:: Activity list ::
a – In the hand avatar review, which two views do the input images show?
b – From the hand avatar review, reproduce the passage that opens with the words containing "2 major / 0" and closes with "time by 30x.".

The soft spot is the evaluation. The abstract says the results are comparable in fidelity and thirty times faster, yet it gives no numbers, no baselines, no datasets, and no ablation on how well the inpainting holds up on unseen angles. Hands have lots of foreshortened and hidden areas in just two shots, so the generalization claim rests on that network doing a lot of work without shown checks.

This is for people building real-time hand rendering systems or quick avatar tools. A reader who needs a fully validated system will find it thin right now. Someone looking for component ideas on fast texture transfer might still pick up something practical.

It deserves a serious referee if the full paper adds quantitative comparisons and view-generalization tests, because the application area is relevant and the pipeline is concrete enough to review.

Referee Report

2 major / 0 minor

Summary. The paper presents PHAF, a method to create personalized photo-realistic hand avatars from only two input images (dorsal and palmar views). It employs semantic guided mesh alignment, densified texture extraction, and a view-based inpainting network to generate textures for real-time edge-device deployment, leveraging a parametric hand model for articulations. The central claim is that the approach achieves visual fidelity comparable to existing methods while reducing texture generation time by 30x.

Significance. If validated, the 30x speedup and compatibility with standard graphics engines could enable practical AR/VR applications by addressing the slow optimization bottleneck in personalized avatar creation. The work's strength lies in its focus on limited-input generalization for real-time use, but its impact depends on whether the inpainting component reliably transfers high-frequency details across unobserved viewpoints.

:: Data below ::
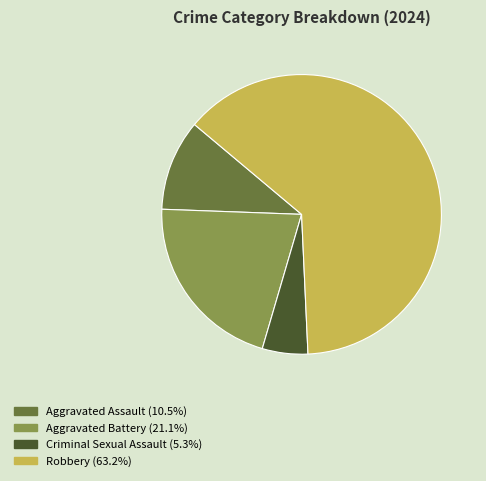

Is it true that Robbery is 52% of the pie?

False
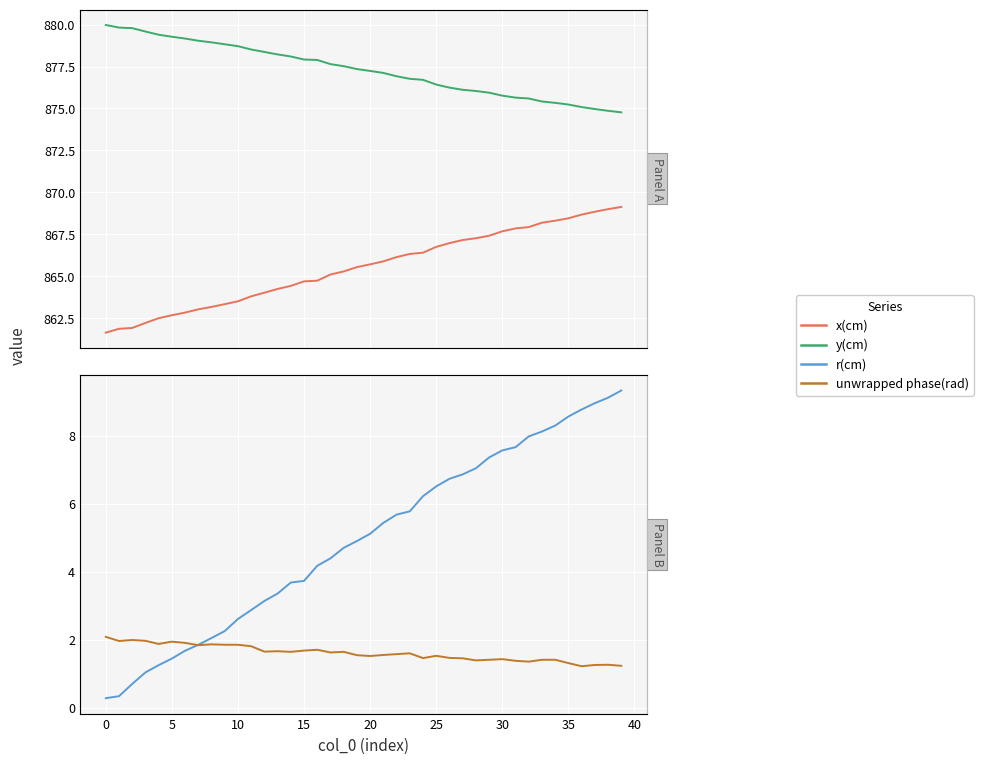

True or false: r(cm) and y(cm) cross at least once.

False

:: Solutions for each task ::
a – The dorsal and palmar views.

b –
2 major / 0 minor

Summary. The paper presents PHAF, a method to create personalized photo-realistic hand avatars from only two input images (dorsal and palmar views). It employs semantic guided mesh alignment, densified texture extraction, and a view-based inpainting network to generate textures for real-time edge-device deployment, leveraging a parametric hand model for articulations. The central claim is that the approach achieves visual fidelity comparable to existing methods while reducing texture generation time by 30x.